More than a year after Donnie announced she is transgender, Debbie feels more grounded. The five women she met at the First Event conference remain a lifeline: they often go out or away for weekends, including with their spouses and significant others.

“I love them,” Debbie says. Meeting them “was a turning point in my life.”

Storey, who remains Debbie’s therapist, says the adjustment in this case “is like adjusting to a death of sorts,” with stages of loss and grief: typically denial, anger, bargaining and acceptance.

“Acceptance doesn’t mean you have to like it,” says Storey. “It means accepting.” She adds, “Debbie could have said, ‘I’m out of here.’ Instead, she became the hub of the family. It’s a complex and evolving love story.”

Perhaps. But heartache lingers. “There are always bumps,” Debbie says. “It’s sad. It’s just very sad.” And at times, frustrating.

They are, however, adjusting and moving forward. Donnie credits Debbie for her strength and courage, including drawing the family together. “We are committed to working together,” Donnie says. “We are two people who care very deeply about each other.”

And Debbie is “on board.” She goes shopping with Donnie and advises her on wardrobe choices.
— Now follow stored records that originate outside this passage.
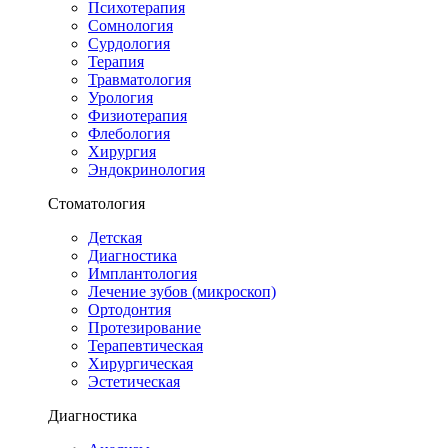
Психотерапия
Сомнология
Сурдология
Терапия
Травматология
Урология
Физиотерапия
Флебология
Хирургия
Эндокринология
Стоматология
Детская
Диагностика
Имплантология
Лечение зубов (микроскоп)
Ортодонтия
Протезирование
Терапевтическая
Хирургическая
Эстетическая
Диагностика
She wants to help Donnie be “the best woman she can be.”

Debbie and Donnie attended Joe Biden’s appearance at a pre-election Democratic rally in Providence and laughed over a “selfie” with the former vice president.

Debbie also worries less about what other people think. And she has helped Donnie’s two daughters — who saw a therapist, too, after Donnie’s revelation — to come to terms with it. “I was determined we were going to come through this,” she says. “That was the mindset; as a family, we could figure it out …”

In turn, Bekah has explained the situation to her daughter, Gracie, now 5.

Bekah struggled with words at first. Gracie had always called Donnie “Morfar,” a Swedish word for grandfather. Then “… we just kind of said, ‘Morfar is going to be in different clothing. Morfar is a woman now.’

“And in her own little way, she was like, ‘OK, Morfar is a girl.’ We just made it no big deal.”

Meanwhile, the uncoupling continues.

Debbie will begin using her maiden name again — likely this month or next — once she completes the paperwork: license, Social Security card, passport, etc.

She and Donnie will then stop wearing their wedding rings, and tuck them away.

“I’m better than I was,” Debbie says. She has grown and changed, learned a lot more about what she will tolerate and what she won’t. She found strength she never knew she had: “I pulled it up from somewhere …”

She wants people to understand that being transgender “is not a choice. It is what it is.” People need to be educated so they “can open their eyes and hearts” to individuals who are simply trying to live their lives.

She wants to help other spouses and partners in her situation. For the longest time, she says, “I was very, very lonely.”

“My husband melted away. Don is gone. Now there’s Donnie. I accept it. I may not understand it — but I accept it.”

Together they are trying to create “a loving and new reality” based on unconditional caring, “while giving space to live our own authentic selves.”

“It’s not the journey I bought the ticket for,” Debbie adds. “But I’m on it.”